Prologis combined its IoT-connected building management system with automation, and integrated both into the enterprise resource planning software that property managers use. “This platform encompasses reactive maintenance, equipment management, virtual document management, cost management and reporting, and data visualization all in one,” detailed Sineesh Keshav, the firm’s chief technology officer. Highlights include a pumproom management solution that is able to predict leaks before they happen, as well as a carbon data management system that helps further sustainability goals.

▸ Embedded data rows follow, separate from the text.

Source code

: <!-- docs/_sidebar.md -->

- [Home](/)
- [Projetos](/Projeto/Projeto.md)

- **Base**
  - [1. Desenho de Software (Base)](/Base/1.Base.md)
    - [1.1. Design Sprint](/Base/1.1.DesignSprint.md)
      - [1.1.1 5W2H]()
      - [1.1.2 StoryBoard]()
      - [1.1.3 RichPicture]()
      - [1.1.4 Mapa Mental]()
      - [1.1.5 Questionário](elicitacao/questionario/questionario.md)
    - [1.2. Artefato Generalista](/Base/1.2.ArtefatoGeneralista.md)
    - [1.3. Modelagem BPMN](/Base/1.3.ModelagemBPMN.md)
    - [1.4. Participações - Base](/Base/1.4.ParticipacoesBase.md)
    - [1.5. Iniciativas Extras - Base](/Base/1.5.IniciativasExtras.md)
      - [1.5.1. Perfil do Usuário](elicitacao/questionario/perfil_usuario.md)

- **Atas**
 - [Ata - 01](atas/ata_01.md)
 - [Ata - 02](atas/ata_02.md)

In contrast to its forward-looking sibling, generative AI, which uses data to actively synthesize information, has seen a more recent, yet explosive emergence into property management. The most immediate beneficiary is lease administration, which Ardern refers to as the “bugaboo of owner-operators.” Generative AI aggregates the data, but differs by way of its ability to generate the documents on its own. On the development end, Link created a proprietary platform that extracts the information from unorganized content, with the goal of training a language-processing model to function as a human would.
The advantage of such technology? “(It) gets smarter and learns every time it abstracts a new lease,” Elwell detailed. For Prologis, which uses AI-based document generation, “what used to take several days and weeks to get a lease into our operational system now takes several minutes,” Keshav observed. Of course, the personnel still play a role in auditing the abstractions and information.
For its part, Link Logistics plans to train a language-processing model to “interrogate the information in a human interaction kind of way,” one that allows customers and employees alike to “get data points faster, easier and smoother,” according to Ardern.
Other areas where generative AI generates value is in equipment operations, bringing complex manufacturing, HVAC and storage solutions online quicker. “Every piece of equipment comes with an information packet. The more we can leverage machine learning to quickly digest all of that information, the more we can plug it into the technology that our engineers are using, so that they have it top of mind, right at their fingertips,” Elwell detailed.
The ability to quickly and (most of the time) accurately create content also has vast marketing potential. Prologis is experimenting with using AI to generate marketing collateral. JLL has developed a proprietary GPT model called JLLGPT, that it uses from “writing great LinkedIn posts to leveraging abstractions of leases,” according to Elwell.
Down the road, Keshav foresees propensity to buy models and space planning simulations as “fascinating applications,” that need to be further refined to see widespread adoption.
In light of all these use cases, it may be tempting to adopt the latest GPT model or predictive analytics software, especially given the speed of their adoption by the market. “When you think about when the PC was introduced, it took 20 years to really impact productivity and operations. With mobile and cloud (technology) it was even shorter, and with AI it is going to be even shorter than that,” Ardern said.
But property managers would do well to consider the technology in the context of how humans themselves will use these models. “We can leverage AI to help us be smarter, but we can never want to replace the deep experience, skillset and knowledge of the people who are managing the equipment and these buildings,” Elwell cautioned.
Keshav agrees, and sees the time-saving aspects as the primary motivator. By saving our frontline employees’ time by automating repeatable tasks with technology and AI, we help them spend more time with our customers and other stakeholders,” he told CPE.